◆ REQUIRED ACTION ◆
Lines with the word "pixels": copy all of them from the entries below.

(Saved data entries)
* * *

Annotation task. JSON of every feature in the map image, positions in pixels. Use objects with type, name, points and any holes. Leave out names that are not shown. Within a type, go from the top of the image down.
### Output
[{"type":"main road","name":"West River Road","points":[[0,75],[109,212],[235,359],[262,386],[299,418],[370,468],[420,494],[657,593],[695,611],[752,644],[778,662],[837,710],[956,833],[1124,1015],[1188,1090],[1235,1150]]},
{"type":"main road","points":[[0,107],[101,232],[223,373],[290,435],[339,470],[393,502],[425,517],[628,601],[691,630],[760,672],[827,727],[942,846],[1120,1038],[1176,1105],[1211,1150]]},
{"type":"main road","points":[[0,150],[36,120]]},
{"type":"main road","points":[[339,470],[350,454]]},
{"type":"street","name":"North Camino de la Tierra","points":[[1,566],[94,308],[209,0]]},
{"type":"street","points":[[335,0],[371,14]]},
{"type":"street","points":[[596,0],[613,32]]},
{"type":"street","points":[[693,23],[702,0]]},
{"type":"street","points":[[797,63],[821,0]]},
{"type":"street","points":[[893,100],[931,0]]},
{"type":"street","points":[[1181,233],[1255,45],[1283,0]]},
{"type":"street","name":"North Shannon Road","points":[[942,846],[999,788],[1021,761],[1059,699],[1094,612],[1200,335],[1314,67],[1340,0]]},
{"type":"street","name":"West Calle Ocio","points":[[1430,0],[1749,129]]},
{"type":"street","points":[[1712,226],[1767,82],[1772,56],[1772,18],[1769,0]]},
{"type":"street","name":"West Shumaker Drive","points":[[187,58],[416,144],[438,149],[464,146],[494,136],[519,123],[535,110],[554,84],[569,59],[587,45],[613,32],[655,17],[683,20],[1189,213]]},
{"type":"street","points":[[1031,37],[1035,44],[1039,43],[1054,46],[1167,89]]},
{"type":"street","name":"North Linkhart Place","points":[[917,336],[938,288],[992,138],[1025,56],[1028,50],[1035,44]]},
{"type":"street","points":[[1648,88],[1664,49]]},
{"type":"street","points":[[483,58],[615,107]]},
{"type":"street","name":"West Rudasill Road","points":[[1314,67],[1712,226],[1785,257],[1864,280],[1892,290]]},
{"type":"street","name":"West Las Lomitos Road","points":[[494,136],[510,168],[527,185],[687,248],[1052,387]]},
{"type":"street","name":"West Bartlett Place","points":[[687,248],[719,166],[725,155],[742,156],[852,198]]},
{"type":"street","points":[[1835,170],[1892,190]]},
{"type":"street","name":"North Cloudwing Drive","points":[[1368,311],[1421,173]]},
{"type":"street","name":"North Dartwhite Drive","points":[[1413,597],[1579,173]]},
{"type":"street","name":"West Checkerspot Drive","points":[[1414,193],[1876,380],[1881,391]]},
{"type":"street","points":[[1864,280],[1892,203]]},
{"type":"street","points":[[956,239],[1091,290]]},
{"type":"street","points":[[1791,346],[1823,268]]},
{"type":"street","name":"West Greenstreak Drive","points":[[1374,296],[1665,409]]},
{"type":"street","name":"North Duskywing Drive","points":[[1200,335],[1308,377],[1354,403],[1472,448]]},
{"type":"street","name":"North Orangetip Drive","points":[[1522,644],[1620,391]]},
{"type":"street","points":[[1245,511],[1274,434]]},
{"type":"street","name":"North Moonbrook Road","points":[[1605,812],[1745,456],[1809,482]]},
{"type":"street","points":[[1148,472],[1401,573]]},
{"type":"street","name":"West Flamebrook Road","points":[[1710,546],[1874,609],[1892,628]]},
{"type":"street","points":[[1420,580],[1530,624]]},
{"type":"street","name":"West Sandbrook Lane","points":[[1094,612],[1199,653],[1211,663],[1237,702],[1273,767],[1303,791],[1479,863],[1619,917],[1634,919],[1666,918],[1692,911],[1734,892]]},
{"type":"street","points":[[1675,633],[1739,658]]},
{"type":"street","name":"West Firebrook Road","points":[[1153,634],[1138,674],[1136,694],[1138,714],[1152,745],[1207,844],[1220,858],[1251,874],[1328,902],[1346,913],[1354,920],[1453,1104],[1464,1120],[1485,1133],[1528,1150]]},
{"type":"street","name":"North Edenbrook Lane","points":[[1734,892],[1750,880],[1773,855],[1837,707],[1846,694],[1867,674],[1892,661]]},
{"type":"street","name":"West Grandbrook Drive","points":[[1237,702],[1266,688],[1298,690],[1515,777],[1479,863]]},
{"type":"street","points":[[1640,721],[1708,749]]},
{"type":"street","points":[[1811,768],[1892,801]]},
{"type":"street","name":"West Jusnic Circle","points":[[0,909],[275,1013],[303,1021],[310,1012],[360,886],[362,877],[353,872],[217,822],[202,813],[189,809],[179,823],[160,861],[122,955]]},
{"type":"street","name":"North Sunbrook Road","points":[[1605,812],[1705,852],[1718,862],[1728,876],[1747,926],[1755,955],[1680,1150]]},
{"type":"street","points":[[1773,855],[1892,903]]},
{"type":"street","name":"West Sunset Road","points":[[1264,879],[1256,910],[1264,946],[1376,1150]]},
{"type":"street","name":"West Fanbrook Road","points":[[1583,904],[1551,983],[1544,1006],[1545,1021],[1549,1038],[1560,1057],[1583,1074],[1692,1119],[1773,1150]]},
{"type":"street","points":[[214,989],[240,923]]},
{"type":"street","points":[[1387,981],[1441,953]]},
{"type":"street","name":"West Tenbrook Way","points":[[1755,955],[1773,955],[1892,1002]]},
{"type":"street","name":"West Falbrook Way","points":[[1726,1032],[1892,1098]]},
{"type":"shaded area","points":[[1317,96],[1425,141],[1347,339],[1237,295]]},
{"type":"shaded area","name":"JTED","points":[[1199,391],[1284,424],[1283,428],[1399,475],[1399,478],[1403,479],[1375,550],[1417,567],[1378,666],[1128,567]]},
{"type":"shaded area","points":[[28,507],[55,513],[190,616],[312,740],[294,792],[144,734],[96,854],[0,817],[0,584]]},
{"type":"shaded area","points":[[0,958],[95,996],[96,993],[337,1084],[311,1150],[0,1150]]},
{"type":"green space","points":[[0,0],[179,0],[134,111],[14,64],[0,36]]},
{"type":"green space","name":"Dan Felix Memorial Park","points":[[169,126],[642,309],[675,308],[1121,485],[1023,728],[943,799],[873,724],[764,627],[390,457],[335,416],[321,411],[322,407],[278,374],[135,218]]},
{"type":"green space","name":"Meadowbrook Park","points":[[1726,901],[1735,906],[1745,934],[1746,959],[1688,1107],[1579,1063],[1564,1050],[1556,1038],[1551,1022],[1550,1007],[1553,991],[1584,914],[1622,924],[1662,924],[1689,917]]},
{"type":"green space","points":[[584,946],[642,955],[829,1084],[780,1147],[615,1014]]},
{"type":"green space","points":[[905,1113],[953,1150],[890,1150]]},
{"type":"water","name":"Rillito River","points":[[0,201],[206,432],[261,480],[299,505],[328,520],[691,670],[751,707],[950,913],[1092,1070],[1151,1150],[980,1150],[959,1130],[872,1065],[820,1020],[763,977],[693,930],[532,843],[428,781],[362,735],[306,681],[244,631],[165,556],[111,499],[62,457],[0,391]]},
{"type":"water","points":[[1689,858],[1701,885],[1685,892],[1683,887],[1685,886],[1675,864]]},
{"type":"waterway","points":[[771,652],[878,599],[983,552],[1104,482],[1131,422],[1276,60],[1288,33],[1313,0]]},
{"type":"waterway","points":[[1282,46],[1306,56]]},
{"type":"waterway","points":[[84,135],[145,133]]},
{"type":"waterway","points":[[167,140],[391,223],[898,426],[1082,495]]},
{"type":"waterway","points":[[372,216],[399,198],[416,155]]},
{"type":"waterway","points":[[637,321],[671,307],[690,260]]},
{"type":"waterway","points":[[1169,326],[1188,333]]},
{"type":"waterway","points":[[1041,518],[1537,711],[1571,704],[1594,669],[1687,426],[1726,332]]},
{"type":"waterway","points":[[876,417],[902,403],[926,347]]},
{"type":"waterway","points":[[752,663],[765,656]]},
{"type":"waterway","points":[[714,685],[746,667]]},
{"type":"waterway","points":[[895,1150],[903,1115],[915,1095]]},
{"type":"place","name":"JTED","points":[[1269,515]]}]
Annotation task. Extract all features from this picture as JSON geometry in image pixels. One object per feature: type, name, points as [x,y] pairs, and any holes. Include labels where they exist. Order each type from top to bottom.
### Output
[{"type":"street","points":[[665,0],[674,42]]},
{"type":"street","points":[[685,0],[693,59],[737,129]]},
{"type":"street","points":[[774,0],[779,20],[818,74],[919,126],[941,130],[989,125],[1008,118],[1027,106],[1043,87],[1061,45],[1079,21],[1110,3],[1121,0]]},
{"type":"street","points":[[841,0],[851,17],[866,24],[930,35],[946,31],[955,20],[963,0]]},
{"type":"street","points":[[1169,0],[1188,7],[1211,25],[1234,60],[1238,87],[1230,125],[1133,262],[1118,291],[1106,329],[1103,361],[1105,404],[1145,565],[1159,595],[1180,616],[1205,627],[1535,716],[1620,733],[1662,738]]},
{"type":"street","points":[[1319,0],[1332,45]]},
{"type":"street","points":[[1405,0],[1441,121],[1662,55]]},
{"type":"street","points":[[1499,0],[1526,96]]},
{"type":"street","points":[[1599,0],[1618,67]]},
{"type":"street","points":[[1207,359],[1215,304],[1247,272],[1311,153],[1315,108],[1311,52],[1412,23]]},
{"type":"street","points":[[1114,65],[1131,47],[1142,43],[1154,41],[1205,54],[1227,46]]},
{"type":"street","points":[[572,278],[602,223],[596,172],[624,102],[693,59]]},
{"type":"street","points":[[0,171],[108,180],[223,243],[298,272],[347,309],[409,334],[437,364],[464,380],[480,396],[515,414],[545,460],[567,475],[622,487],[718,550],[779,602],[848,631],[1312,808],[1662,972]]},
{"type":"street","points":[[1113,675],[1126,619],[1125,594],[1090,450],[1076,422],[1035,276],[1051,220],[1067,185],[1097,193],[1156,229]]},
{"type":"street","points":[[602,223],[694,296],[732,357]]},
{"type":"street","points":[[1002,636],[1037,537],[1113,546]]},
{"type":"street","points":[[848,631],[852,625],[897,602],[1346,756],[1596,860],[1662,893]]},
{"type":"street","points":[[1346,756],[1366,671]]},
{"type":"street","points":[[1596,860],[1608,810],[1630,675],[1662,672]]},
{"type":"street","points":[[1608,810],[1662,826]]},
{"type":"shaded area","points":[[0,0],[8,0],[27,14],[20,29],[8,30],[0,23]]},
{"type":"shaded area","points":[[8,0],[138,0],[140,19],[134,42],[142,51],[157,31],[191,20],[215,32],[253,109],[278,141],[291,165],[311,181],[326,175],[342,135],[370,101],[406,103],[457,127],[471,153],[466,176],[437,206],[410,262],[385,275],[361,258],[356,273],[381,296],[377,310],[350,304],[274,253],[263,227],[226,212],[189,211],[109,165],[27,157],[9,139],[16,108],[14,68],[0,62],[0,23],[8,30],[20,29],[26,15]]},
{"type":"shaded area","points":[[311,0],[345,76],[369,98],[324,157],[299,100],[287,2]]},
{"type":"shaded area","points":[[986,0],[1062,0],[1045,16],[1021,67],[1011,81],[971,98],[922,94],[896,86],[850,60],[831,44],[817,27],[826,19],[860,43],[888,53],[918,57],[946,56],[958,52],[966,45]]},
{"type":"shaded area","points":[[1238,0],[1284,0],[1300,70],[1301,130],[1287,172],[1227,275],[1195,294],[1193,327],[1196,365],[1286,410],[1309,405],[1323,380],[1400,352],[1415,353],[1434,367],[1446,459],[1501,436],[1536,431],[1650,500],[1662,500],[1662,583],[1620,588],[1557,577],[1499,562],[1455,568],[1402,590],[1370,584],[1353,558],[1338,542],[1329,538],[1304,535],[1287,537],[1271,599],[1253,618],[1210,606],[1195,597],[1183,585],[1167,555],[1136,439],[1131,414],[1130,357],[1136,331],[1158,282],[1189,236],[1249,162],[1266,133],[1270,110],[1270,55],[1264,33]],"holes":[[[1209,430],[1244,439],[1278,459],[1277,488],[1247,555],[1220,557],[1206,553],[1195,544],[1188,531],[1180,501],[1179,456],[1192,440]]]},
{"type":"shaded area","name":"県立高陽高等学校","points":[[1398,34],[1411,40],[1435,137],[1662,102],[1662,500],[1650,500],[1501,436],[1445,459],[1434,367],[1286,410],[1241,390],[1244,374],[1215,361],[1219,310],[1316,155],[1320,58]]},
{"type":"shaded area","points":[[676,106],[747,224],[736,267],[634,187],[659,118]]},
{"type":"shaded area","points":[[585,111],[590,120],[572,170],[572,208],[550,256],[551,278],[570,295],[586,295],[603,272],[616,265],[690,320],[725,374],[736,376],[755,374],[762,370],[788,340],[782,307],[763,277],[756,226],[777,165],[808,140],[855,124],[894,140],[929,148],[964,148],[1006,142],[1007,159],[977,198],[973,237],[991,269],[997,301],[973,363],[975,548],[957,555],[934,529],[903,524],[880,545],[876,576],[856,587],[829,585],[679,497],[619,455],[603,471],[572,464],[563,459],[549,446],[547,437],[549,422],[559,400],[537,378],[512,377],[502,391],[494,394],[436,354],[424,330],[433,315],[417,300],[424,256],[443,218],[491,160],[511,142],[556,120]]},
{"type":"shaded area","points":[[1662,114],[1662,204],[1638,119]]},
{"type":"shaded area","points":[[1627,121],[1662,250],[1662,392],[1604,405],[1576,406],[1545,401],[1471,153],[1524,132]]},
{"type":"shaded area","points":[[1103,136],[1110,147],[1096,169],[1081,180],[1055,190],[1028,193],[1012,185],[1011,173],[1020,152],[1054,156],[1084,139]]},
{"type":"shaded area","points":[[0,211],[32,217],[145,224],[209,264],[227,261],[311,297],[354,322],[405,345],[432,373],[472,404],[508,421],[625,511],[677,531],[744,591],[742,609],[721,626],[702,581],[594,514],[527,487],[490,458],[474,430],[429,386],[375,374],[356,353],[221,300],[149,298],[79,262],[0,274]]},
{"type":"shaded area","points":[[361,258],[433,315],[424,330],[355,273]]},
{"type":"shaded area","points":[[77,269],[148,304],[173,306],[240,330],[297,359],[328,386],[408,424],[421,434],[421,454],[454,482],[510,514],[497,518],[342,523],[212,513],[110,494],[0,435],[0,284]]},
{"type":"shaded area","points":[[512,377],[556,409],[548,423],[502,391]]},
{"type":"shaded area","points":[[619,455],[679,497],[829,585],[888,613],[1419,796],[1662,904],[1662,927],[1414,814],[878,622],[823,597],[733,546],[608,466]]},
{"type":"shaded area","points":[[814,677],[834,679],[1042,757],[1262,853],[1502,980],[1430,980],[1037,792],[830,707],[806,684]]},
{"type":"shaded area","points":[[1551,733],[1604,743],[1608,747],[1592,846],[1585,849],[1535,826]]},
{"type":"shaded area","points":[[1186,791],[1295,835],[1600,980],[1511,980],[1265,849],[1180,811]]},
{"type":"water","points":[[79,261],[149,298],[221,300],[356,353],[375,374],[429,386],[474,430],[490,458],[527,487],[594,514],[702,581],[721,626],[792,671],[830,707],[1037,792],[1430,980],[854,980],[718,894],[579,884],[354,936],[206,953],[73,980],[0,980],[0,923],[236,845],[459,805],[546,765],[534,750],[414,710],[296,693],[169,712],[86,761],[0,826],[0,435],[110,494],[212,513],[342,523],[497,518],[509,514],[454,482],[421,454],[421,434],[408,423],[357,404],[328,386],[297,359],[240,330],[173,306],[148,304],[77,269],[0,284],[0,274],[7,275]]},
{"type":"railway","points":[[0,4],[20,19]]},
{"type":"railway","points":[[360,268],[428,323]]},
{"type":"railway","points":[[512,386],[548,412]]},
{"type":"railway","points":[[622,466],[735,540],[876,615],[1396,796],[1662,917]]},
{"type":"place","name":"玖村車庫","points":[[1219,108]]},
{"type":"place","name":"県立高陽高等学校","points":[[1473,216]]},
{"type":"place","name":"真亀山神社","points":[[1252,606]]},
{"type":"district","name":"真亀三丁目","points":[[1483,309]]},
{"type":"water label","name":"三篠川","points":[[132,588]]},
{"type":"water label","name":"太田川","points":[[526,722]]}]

* * *

◆ RESPONSE TO THIS TASK ◆
Annotation task. JSON of every feature in the map image, positions in pixels. Use objects with type, name, points and any holes. Leave out names that are not shown. Within a type, go from the top of the image down.
Annotation task. Extract all features from this picture as JSON geometry in image pixels. One object per feature: type, name, points as [x,y] pairs, and any holes. Include labels where they exist. Order each type from top to bottom.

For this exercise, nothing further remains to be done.